WinterShelter completes 30th season

WinterShelter closed for the season April 29, 2014, after another successful season with both volunteers and Shelter guest enjoying our newly renovated kitchen. This year we had over 200 volunteers cooking and/or serving at the Shelter, with about seven new volunteers.

This accounting does not factor in the new volunteers that work for our supporting churches: First Presbyterian, The Ethical Society, First Unitarian, St. Mary’s in Wayne, and St. Clemens. As there is always an ebb and flow of volunteers, we also always welcome new recruits. (Click on WinterShelter page to find volunteer form on the right.)
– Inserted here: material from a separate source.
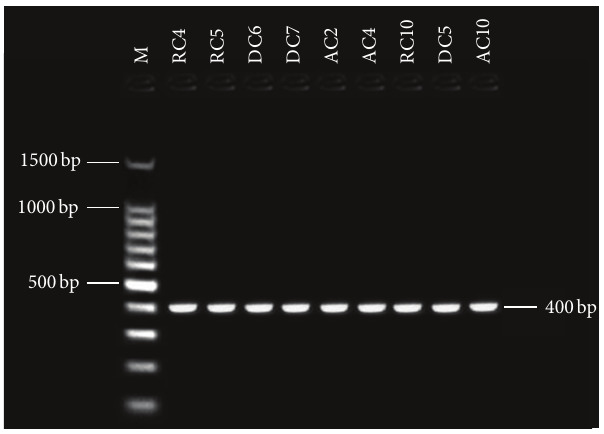
Figure 2: Gel electrophoresis analysis PCR products using nor-1 primer with 400bp, lanes from RC4 to AC4 ( A. flavus ), lanes from RC10 to AC10 ( A. parasiticus ), and lane M: 100 bp DNA ladder size marker.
We also welcomed two new youth groups and a returning youth group. Both the men and women’s soccer teams from Haverford College cooked and served one dinner each this season. At the end of the March, Laurel Casciato brought a group from the Southeast Philadephia Collaborative, who cooked dinner in the Shelter and then served it. This group included several high school seniors from the Youth Leadership Council, who directed younger students from My Future, My Community. All the groups enjoyed the experience and the men certainly enjoyed interacting with them.
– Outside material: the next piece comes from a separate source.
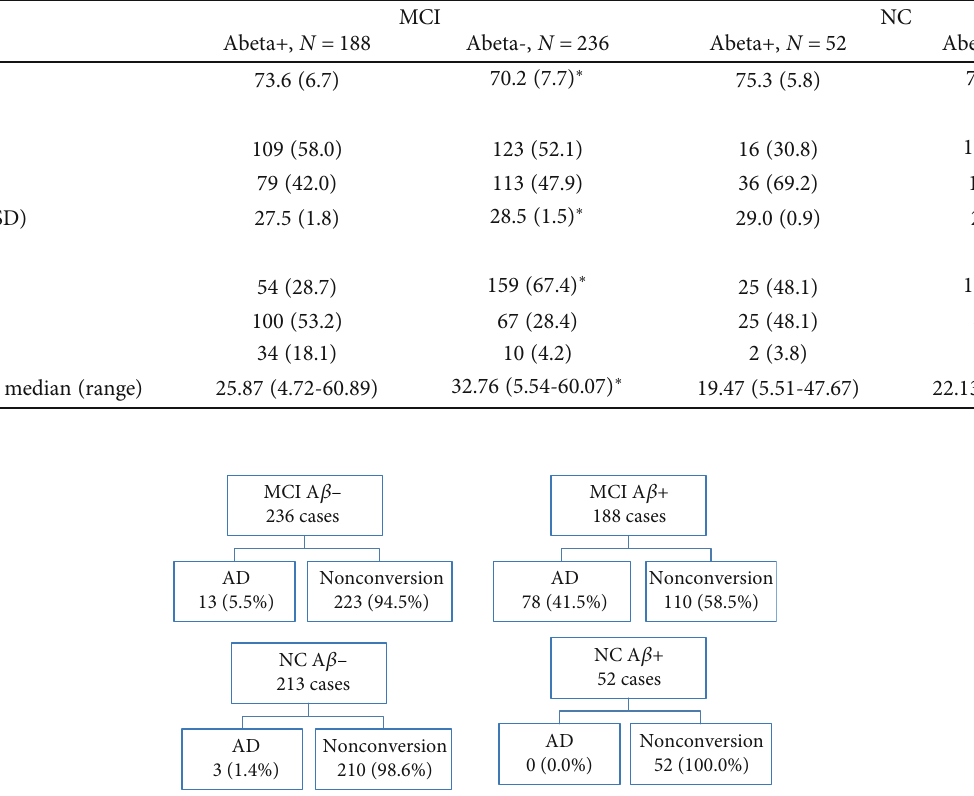
Figure 1: Outcomes of MCI and NC subjects based on PET brain Abeta. AD: Alzheimer ’ s disease; NC: normal cognition; MCI: mild cognitive impairment; A β - and A β +: brain PET imaging Abeta negative and Abeta positive, respectively. Table 2: The risk factors for conversion to AD by Cox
One of our active volunteers will be turning 90 on his next birthday, but you would never know it by his energy level. Gene Dichter was an architect by trade, ultimately earning his architecture degree at Drexel after he returned from serving in the South Pacific in World War II. He worked at Vincent Kling’s, and then in the early ‘60’s started a general architectural practice on his own. Gene has been an active volunteer most of his adult life. He served on the board and then did a term as President of CCRA. He was Judge of Elections for his division here in Philadelphia, and is now on the board of William Penn House where he currently lives with his wife. He takes pleasure in volunteering and views many of the opportunities as an adventure. He started working for CORP first through Communicare, for which he volunteered about five years working with several elders. He started working at WinterShelter durng the 2004-2005 season and has served once or twice a month ever since with an ever-changing cast of serving partners.
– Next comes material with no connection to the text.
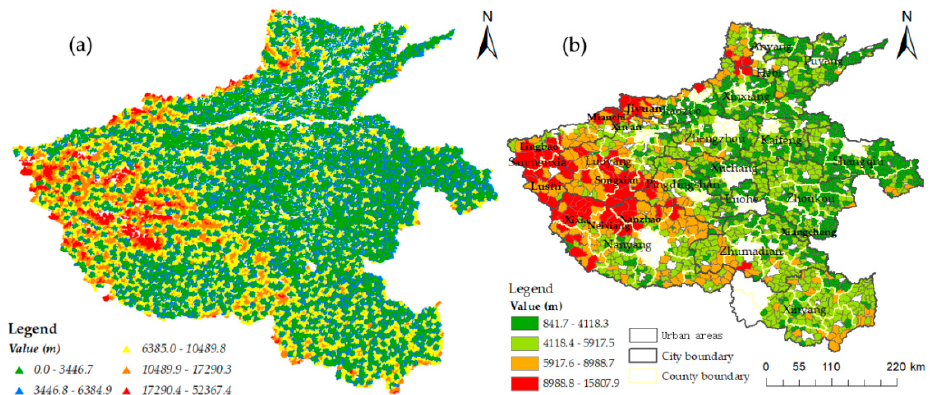
Figure 3. Medical accessibility in rural areas of Henan Province: ( a ) distance cost of medical treatment in villages; ( b ) spatial distribution of medical accessibility in townships.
This year for the first time we welcomed women weekly supervisors to work at the Shelter. Brianna Coleman, who has worked with us all season was born and raised and still lives in Sharon Hill. She was a supervisor for the parking facilities at the Philadelphia Sports complex before she came to Bethesda. She works at WinterShelter on Sunday, Monday and Wednesday nights. She discovered the job through Google, and is also studying psychology and computer science at Newman College. Since her days are upside down, she said that she takes all her classes in the morning, so to her it’s like taking night classes. She also gets to work on her homework after the men go to sleep and is enjoying working with the men at the shelter.

WinterShelter is finally considering entering the 20th century by adding and using a dishwasher in the Shelter. As it turns out, none of the churches which serve as Shelters for Bethesda Project use dishwashers. We all buy Styrofoam plates, bowls etc. which eventually all end up in landfills, where they don’t decompose. Jonathan Juckett, the Bethesda coordinator for our program is supportive and would work with the supervisors to see that our guests, who clean the kitchen each night, would use the dishwasher. We would also invest in Melamine-type non-breakable dishes, so the men would not have to deal with broken plates, etc. We would welcome any contribution of plates, bowls, glasses and mugs to outfit our new environmentally responsible kitchen.